Sun | Sep 24, 2017

Tennis Jamaica disputes Azar’s claims

Published:Friday | February 26, 2016 | 2:00 AMDania Bogle

Tennis Jamaica have responded to comments made by John Azar published in yesterday's Gleaner.

In the article, Azar contended that he was legitimately elected in the abandoned election and described the over-voting as a deliberate attempt by the administration to compromise the process.

In a response via press release, Tennis Jamaica president, John Bailey, said the association "remains committed to proper governance of the association and an electoral process that is transparent and fair".

It also said it rejected Azar's accusations.

"With regards to the disputed ballots, neither Mr Azar nor the administration of Tennis Jamaica is in a position to establish which ballots were compromised, as the exercise was based on secret ballots that were not marked for identification purposes."

It added that affidavits from persons purporting to vote for Azar would be inadequate replacements for ballots that may be in dispute.

"Persons may, for their own benefit, give incorrect or untruthful responses after the fact."

The releases added: "It is in the pursuit of this, that - after consultation with our board and taking advice from competent persons - we decided to go the route of holding fresh elections to secure a new administration, following the last exercise on November 19, 2015 which had to be terminated due to the action of some unscrupulous members.
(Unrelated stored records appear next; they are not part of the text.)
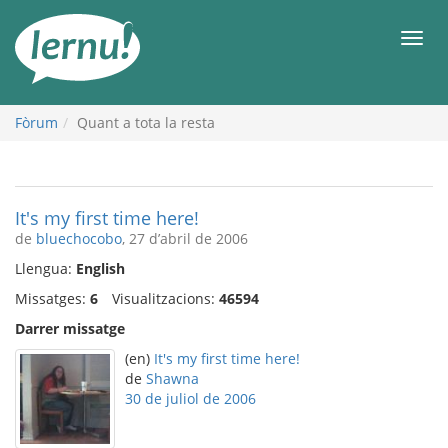
Al
contingut
Men
Fòrum
Quant a tota la resta
It's my first time here!
de
bluechocobo
, 27 d’abril de 2006
Llengua:
English
Missatges:
6
Visualitzacions:
46594
Darrer missatge
(en)
It's my first time here!
de
Shawna
30 de juliol de 2006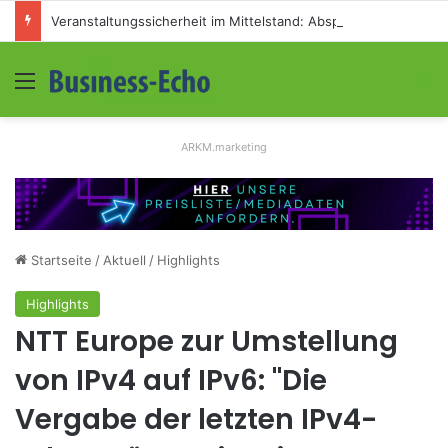
Veranstaltungssicherheit im Mittelstand: Absperrkonzepte für temporäre Außengelände
Menü
S
ARKM.marketing
Startseite
/
Aktuell
/
Highlights
Highlights
NTT Europe zur Umstellung
von IPv4 auf IPv6: "Die
Vergabe der letzten IPv4-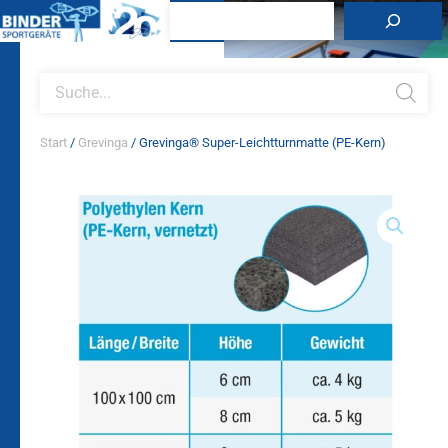
Zum
Suchen
Inhalt
springen
Products
search
Start
/
Grevinga
/ Grevinga® Super-Leichtturnmatte (PE-Kern)
Grevinga®
Super-
Leichtturnmatte
(PE-
Kern)
Menge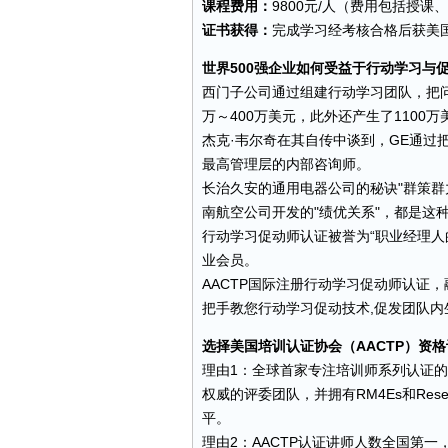
课程费用：
9800元/人（费用包括授
证书获得：
完成学习经考核合格后获美国
世界500强企业如何受益于行动学习与
西门子公司通过组建行动学习
团队
，把
万～400万美元，此外还产生了1100
杰克·韦尔奇在其自传中谈到，GE通过把各种
最高管理层的内部咨询师。
长治久安的通用电器公司的秘诀"群策群
南航空公司开发的"绩优关系"，都是这
行动学习促动师认证被誉为“职业经理人的
业会员。
AACTP国际注册行动学习促动师认证
把手教您行动学习促动技术,促发团队
选择美国培训认证协会（AACTP）资
理由1：全球首家专注
培训师
系列认证的
权威的评委团队，并拥有RM4Es和Res
平。
理由2：AACTP认证讲师人数全国第一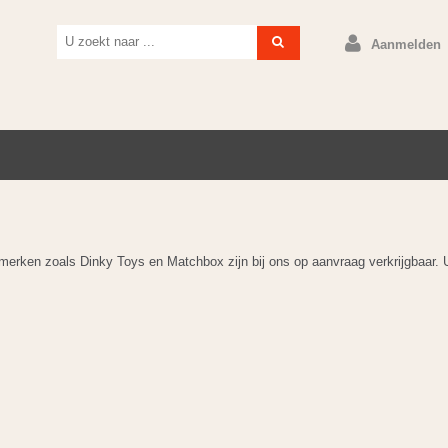
Aanmelden
merken zoals Dinky Toys en Matchbox zijn bij ons op aanvraag verkrijgbaar. 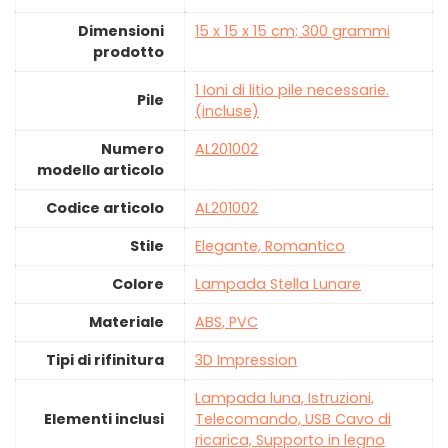
Dimensioni
‎15 x 15 x 15 cm; 300 grammi
prodotto
‎1 Ioni di litio pile necessarie.
Pile
(incluse)
Numero
‎AL201002
modello articolo
Codice articolo
‎AL201002
Stile
‎Elegante, Romantico
Colore
‎Lampada Stella Lunare
Materiale
‎ABS, PVC
Tipi di rifinitura
‎3D Impression
‎Lampada luna, Istruzioni,
Elementi inclusi
Telecomando, USB Cavo di
ricarica, Supporto in legno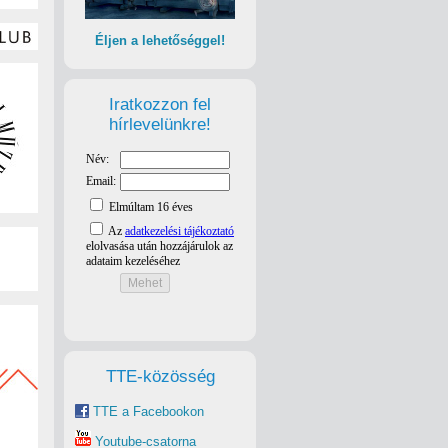
Éljen a lehetőséggel!
Iratkozzon fel
hírlevelünkre!
TTE-közösség
TTE a Facebookon
Youtube-csatorna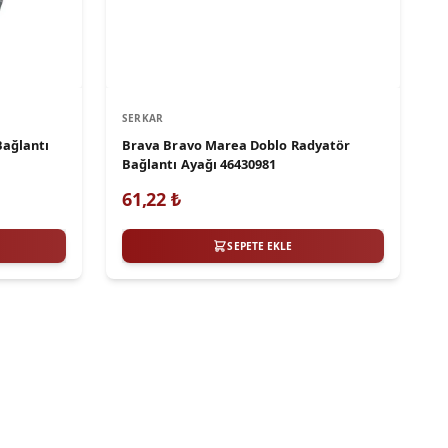
SERKAR
Bağlantı
Brava Bravo Marea Doblo Radyatör
Bağlantı Ayağı 46430981
61,22
₺
SEPETE EKLE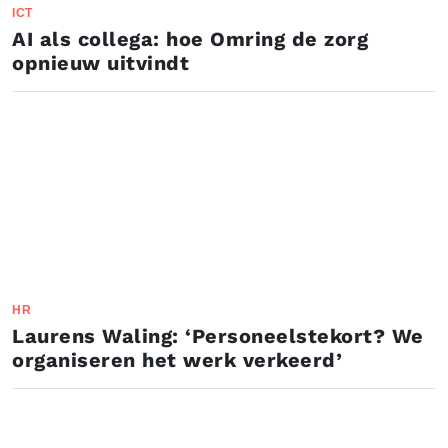
ICT
AI als collega: hoe Omring de zorg
opnieuw uitvindt
HR
Laurens Waling: ‘Personeelstekort? We
organiseren het werk verkeerd’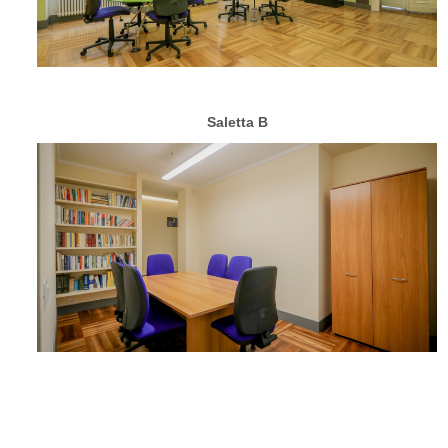
Saletta B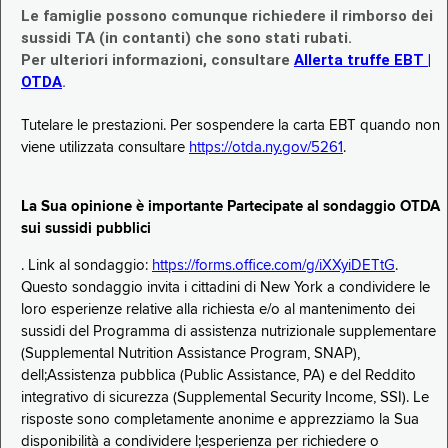
Le famiglie possono comunque richiedere il rimborso dei
sussidi TA (in contanti) che sono stati rubati.
Per ulteriori informazioni, consultare
Allerta truffe EBT |
OTDA
.
Tutelare le prestazioni. Per sospendere la carta EBT quando non
viene utilizzata consultare
https://otda.ny.gov/5261
.
La Sua opinione è importante Partecipate al sondaggio OTDA
sui sussidi pubblici
. Link al sondaggio:
https://forms.office.com/g/iXXyiDETtG
.
Questo sondaggio invita i cittadini di New York a condividere le
loro esperienze relative alla richiesta e/o al mantenimento dei
sussidi del Programma di assistenza nutrizionale supplementare
(Supplemental Nutrition Assistance Program, SNAP),
dell;Assistenza pubblica (Public Assistance, PA) e del Reddito
integrativo di sicurezza (Supplemental Security Income, SSI). Le
risposte sono completamente anonime e apprezziamo la Sua
disponibilità a condividere l;esperienza per richiedere o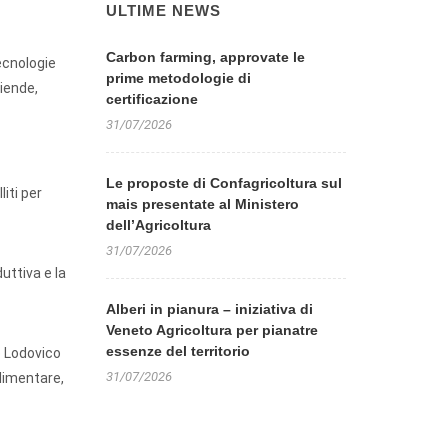
ULTIME NEWS
Carbon farming, approvate le
ecnologie
prime metodologie di
ziende,
certificazione
31/07/2026
Le proposte di Confagricoltura sul
liti per
mais presentate al Ministero
dell’Agricoltura
31/07/2026
uttiva e la
Alberi in pianura – iniziativa di
Veneto Agricoltura per pianatre
essenze del territorio
o Lodovico
31/07/2026
alimentare,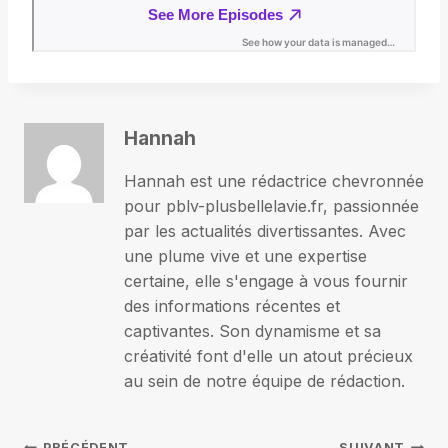
Hannah
Hannah est une rédactrice chevronnée
pour pblv-plusbellelavie.fr, passionnée
par les actualités divertissantes. Avec
une plume vive et une expertise
certaine, elle s'engage à vous fournir
des informations récentes et
captivantes. Son dynamisme et sa
créativité font d'elle un atout précieux
au sein de notre équipe de rédaction.
PRÉCÉDENT
SUIVANT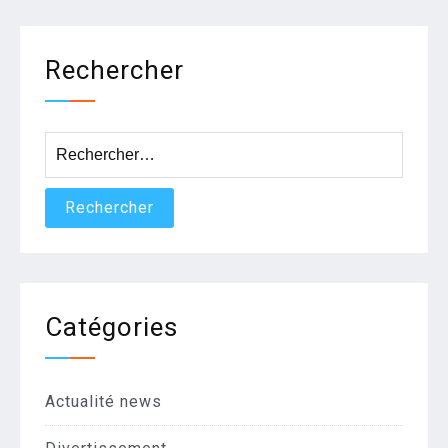
Rechercher
Rechercher :
Catégories
Actualité news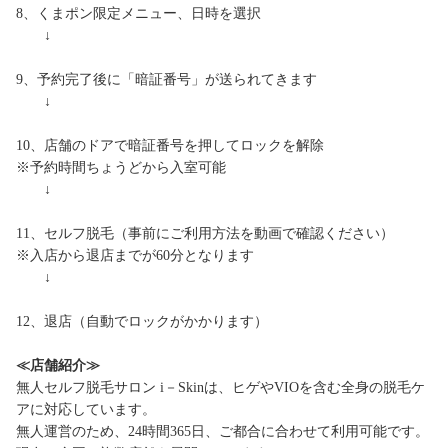
8、くまポン限定メニュー、日時を選択
↓
9、予約完了後に「暗証番号」が送られてきます
↓
10、店舗のドアで暗証番号を押してロックを解除
※予約時間ちょうどから入室可能
↓
11、セルフ脱毛（事前にご利用方法を動画で確認ください）
※入店から退店までが60分となります
↓
12、退店（自動でロックがかかります）
≪店舗紹介≫
無人セルフ脱毛サロン i－Skinは、ヒゲやVIOを含む全身の脱毛ケ
アに対応しています。
無人運営のため、24時間365日、ご都合に合わせて利用可能です。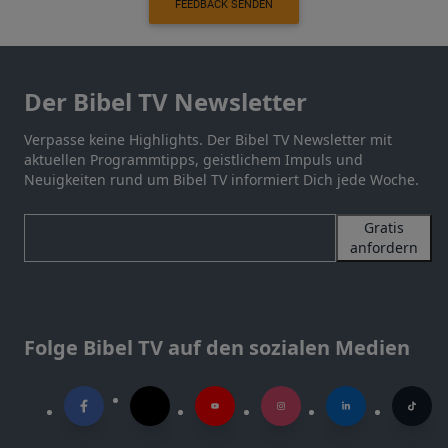
FEEDBACK SENDEN
Der Bibel TV Newsletter
Verpasse keine Highlights. Der Bibel TV Newsletter mit
aktuellen Programmtipps, geistlichem Impuls und
Neuigkeiten rund um Bibel TV informiert Dich jede Woche.
Gratis
anfordern
Folge Bibel TV auf den sozialen Medien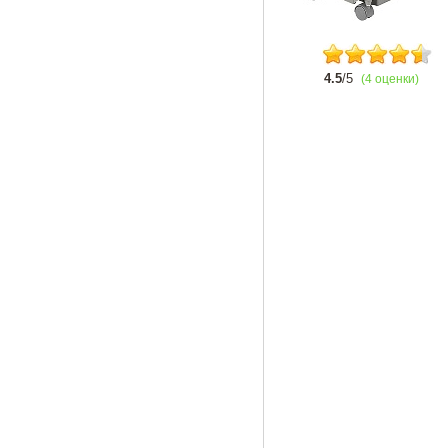
4.5
/5
(4 оценки)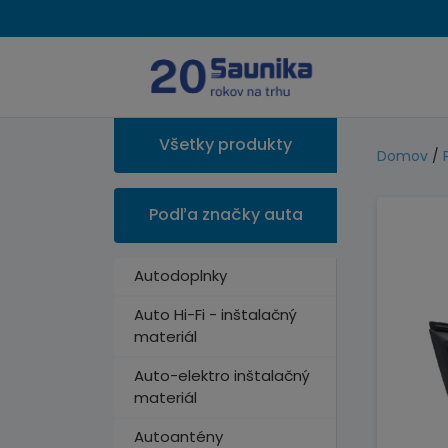
Všetky produkty
Domov
/
Podľa značky auta
Autodoplnky
Auto Hi-Fi - inštalačný
materiál
Auto-elektro inštalačný
materiál
Autoantény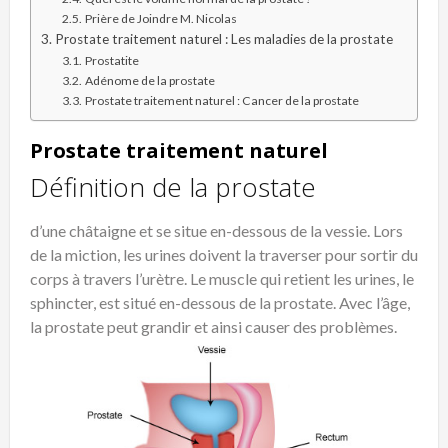
Prière de Joindre M. Nicolas
Prostate traitement naturel : Les maladies de la prostate
Prostatite
Adénome de la prostate
Prostate traitement naturel : Cancer de la prostate
Prostate traitement naturel
Définition de la prostate
d’une châtaigne et se situe en-dessous de la vessie. Lors
de la miction, les urines doivent la traverser pour sortir du
corps à travers l’urètre. Le muscle qui retient les urines, le
sphincter, est situé en-dessous de la prostate. Avec l’âge,
la prostate peut grandir et ainsi causer des problèmes.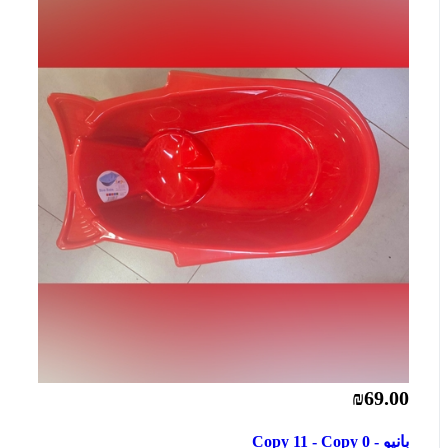
₪69.00
بانيو - Copy 11 - Copy 0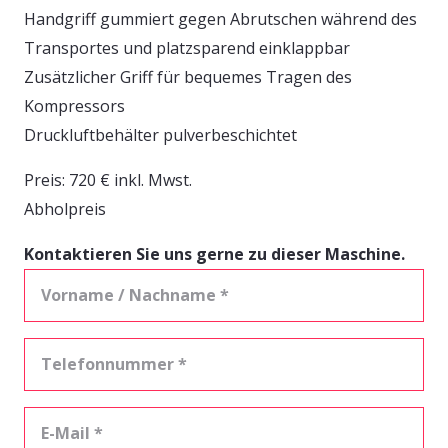
Handgriff gummiert gegen Abrutschen während des
Transportes und platzsparend einklappbar
Zusätzlicher Griff für bequemes Tragen des
Kompressors
Druckluftbehälter pulverbeschichtet
Preis: 720 € inkl. Mwst.
Abholpreis
Kontaktieren Sie uns gerne zu dieser Maschine.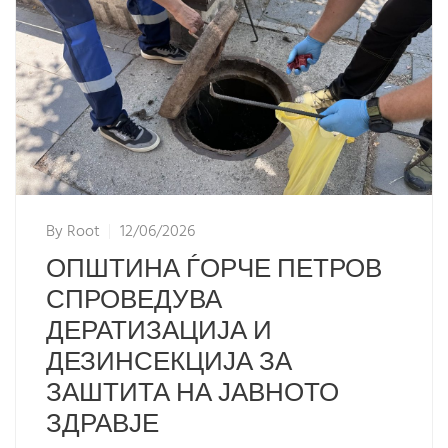
By
Root
12/06/2026
ОПШТИНА ЃОРЧЕ ПЕТРОВ
СПРОВЕДУВА
ДЕРАТИЗАЦИЈА И
ДЕЗИНСЕКЦИЈА ЗА
ЗАШТИТА НА ЈАВНОТО
ЗДРАВЈЕ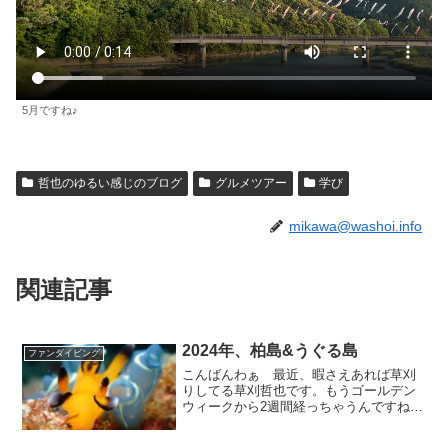
5月ですね♪
哲也のゆるい感じのブログ
グルメツアー
学び
mikawa@washoi.info
関連記事
2024年、柏島&うぐる島
ファンダイビング
こんばんわぁ 最近、暇さえあれば草刈
りしてる草刈哲也です。もうゴールデン
ウィークから2週間経っちゃうんですね
(⌒-⌒; ) 皆さんに近場ではお目にかかれ
ない生き物達をお写真に納めてもらいま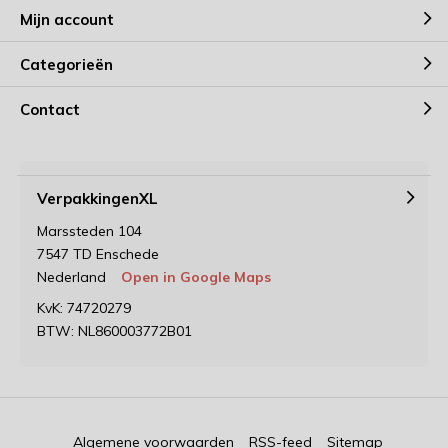
Mijn account
Categorieën
Contact
VerpakkingenXL
Marssteden 104
7547 TD Enschede
Nederland
Open in Google Maps
KvK: 74720279
BTW: NL860003772B01
Algemene voorwaarden
RSS-feed
Sitemap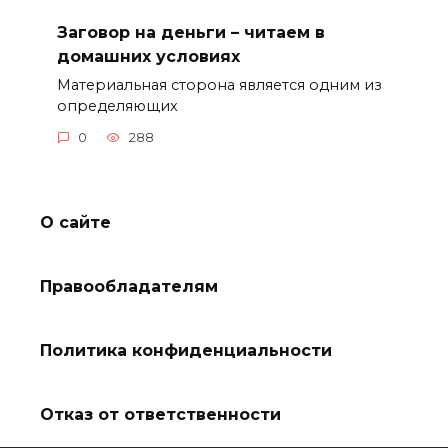
Заговор на деньги – читаем в
домашних условиях
Материальная сторона является одним из
определяющих
0
288
О сайте
Правообладателям
Политика конфиденциальности
Отказ от ответственности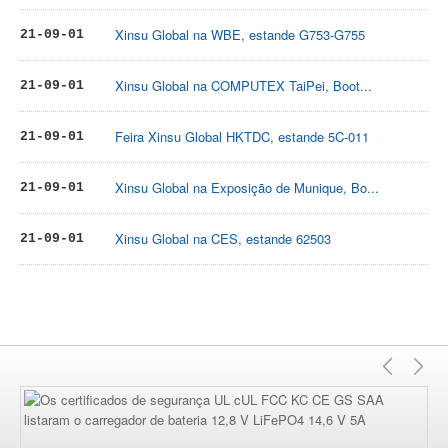
Xinsu Global na WBE, estande G753-G755
21-09-01
Xinsu Global na COMPUTEX TaiPei, Boot...
21-09-01
Feira Xinsu Global HKTDC, estande 5C-011
21-09-01
Xinsu Global na Exposição de Munique, Bo...
21-09-01
Xinsu Global na CES, estande 62503
21-09-01
Anter
Pr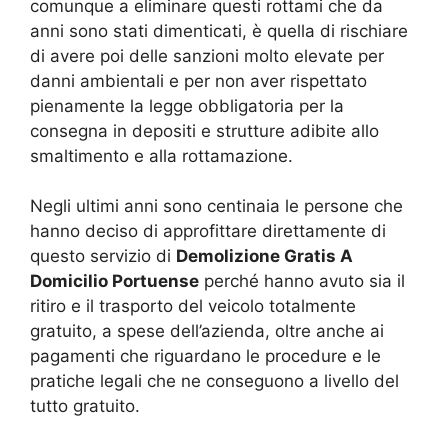
comunque a eliminare questi rottami che da
anni sono stati dimenticati, è quella di rischiare
di avere poi delle sanzioni molto elevate per
danni ambientali e per non aver rispettato
pienamente la legge obbligatoria per la
consegna in depositi e strutture adibite allo
smaltimento e alla rottamazione.
Negli ultimi anni sono centinaia le persone che
hanno deciso di approfittare direttamente di
questo servizio di
Demolizione Gratis A
Domicilio Portuense
perché hanno avuto sia il
ritiro e il trasporto del veicolo totalmente
gratuito, a spese dell’azienda, oltre anche ai
pagamenti che riguardano le procedure e le
pratiche legali che ne conseguono a livello del
tutto gratuito.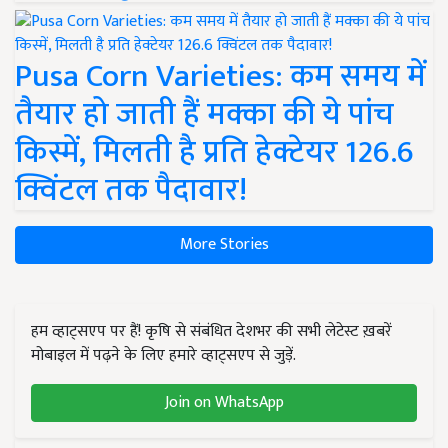
Pusa Corn Varieties: कम समय में
तैयार हो जाती हैं मक्का की ये पांच
किस्में, मिलती है प्रति हेक्टेयर 126.6
क्विंटल तक पैदावार!
More Stories
हम व्हाट्सएप पर हैं! कृषि से संबंधित देशभर की सभी लेटेस्ट ख़बरें
मोबाइल में पढ़ने के लिए हमारे व्हाट्सएप से जुड़ें.
Join on WhatsApp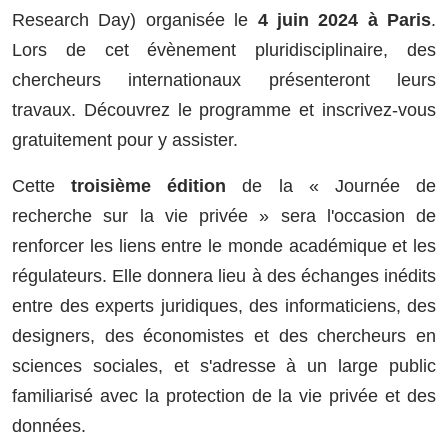
Research Day) organisée le
4 juin 2024 à Paris
.
Lors de cet évènement pluridisciplinaire, des
chercheurs internationaux présenteront leurs
travaux. Découvrez le programme et inscrivez-vous
gratuitement pour y assister.
Cette
troisième édition
de la « Journée de
recherche sur la vie privée » sera l'occasion de
renforcer les liens entre le monde académique et les
régulateurs. Elle donnera lieu à des échanges inédits
entre des experts juridiques, des informaticiens, des
designers, des économistes et des chercheurs en
sciences sociales, et s'adresse à un large public
familiarisé avec la protection de la vie privée et des
données.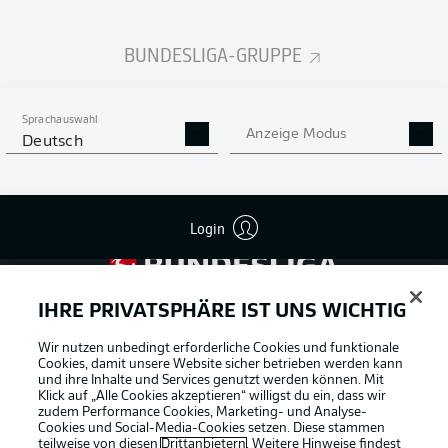
BUNDESLIGA-GRUPPE
Sprachauswahl
Anzeige Modus
Deutsch
Login
Football as it's meant to be
IHRE PRIVATSPHÄRE IST UNS WICHTIG
Wir nutzen unbedingt erforderliche Cookies und funktionale
Cookies, damit unsere Website sicher betrieben werden kann
und ihre Inhalte und Services genutzt werden können. Mit
BUNDESLIGA APP
Klick auf „Alle Cookies akzeptieren“ willigst du ein, dass wir
zudem Performance Cookies, Marketing- und Analyse-
Cookies und Social-Media-Cookies setzen. Diese stammen
teilweise von diesen
Drittanbietern
. Weitere Hinweise findest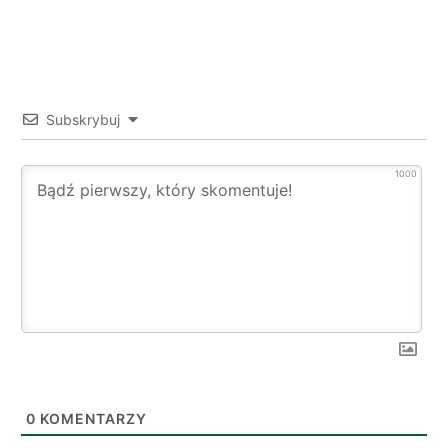
Subskrybuj
1000
0
KOMENTARZY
This, amid the fact that the methodology used then to govern the elections was the usual.

"On that occasion, conducting a re-vote was not possible as the meeting had broken down and a number of members had left the premises."

Tennis Jamaica asserted that the current approach is one that it believed would satisfy the requirements of all "well-thinking members of the association and persons who love the sport of tennis.

The release added that Tennis Jamaica had secured the services of Jamaica Olympic Association to organise and administer the fresh elections set for March "in a way to remove any doubt as to the integrity of the proposed elections".